Yesterday Jack Pooley, of SOS, said: “We think a covered station would be unhygienic and could affect peoples' health.

The fact it uses escalators would not be good, especially for old people and disabled people, and for when they break down.

“Also it would not be safe. Outside people can see people and what's happening - it would be ridiculous to have it below a cover.”

John Jowers, Conservative leader of Colchester Borough Council, said he thought the misconception that the bus station would be underground had polarised negative feeling against it, which in turn had led to the developers exploring other possibilities.

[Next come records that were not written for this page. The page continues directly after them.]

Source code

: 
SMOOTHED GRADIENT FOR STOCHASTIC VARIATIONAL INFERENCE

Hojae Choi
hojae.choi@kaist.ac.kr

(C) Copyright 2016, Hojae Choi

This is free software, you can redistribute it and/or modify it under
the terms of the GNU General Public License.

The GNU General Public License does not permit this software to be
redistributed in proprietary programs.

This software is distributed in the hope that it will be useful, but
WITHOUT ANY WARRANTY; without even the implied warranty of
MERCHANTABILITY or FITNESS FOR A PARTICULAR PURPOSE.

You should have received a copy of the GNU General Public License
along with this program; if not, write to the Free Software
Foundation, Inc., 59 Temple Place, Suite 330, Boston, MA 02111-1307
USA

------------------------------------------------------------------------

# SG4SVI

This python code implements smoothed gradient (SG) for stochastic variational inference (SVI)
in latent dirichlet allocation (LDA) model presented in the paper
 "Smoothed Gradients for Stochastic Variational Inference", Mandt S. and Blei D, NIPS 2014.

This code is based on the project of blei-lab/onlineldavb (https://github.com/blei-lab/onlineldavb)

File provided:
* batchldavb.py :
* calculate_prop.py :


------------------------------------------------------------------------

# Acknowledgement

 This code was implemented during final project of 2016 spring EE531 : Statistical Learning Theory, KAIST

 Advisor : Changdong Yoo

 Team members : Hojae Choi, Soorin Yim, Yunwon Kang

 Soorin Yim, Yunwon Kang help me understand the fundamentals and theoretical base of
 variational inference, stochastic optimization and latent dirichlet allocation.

“I think people went on about this 'underground' bus station in a very negative way, and the developers picked up on that.

“The fact is, the bus station was never going to be underground, but covered. There are covered bus stations all over Europe - it's not a new thing. There is one in Chelmsford, under the car park.

“Personally, I am perfectly happy with the way the current scheme stands, and think it should be covered. However, it is true that the developer and House of Fraser are looking at all sorts of options.

“The scheme is being reconsidered, and we are listening to all views. The developers are very happy to entertain all ideas and investigate them.”

But Labour Group leader Tim Young, who confirmed the contents of the meeting after they were put to him by the EADT, said: “I said I thought this should all have been discussed in public.

“This is yet another example of the miscommunication and confusion surrounding this project.

“The council should be open at all stages of this major redevelopment of an important part of Colchester, and then there wouldn't be so many unanswered questions.

He added: “I totally agree with Mr Pooley's comments regarding an underground bus station.”

Mr Young's deputy, Richard Bourne, has called a special council meeting to propose a borough-wide referendum to find out whether the public support a major aspect of the regeneration project, the proposed VAF, which would be built on part of the land where the existing bus station is located.

A proposed Liberal Democrat referendum question, to be put forward to council by group leader Colin Sykes, includes all aspects of the St Botolph's regeneration.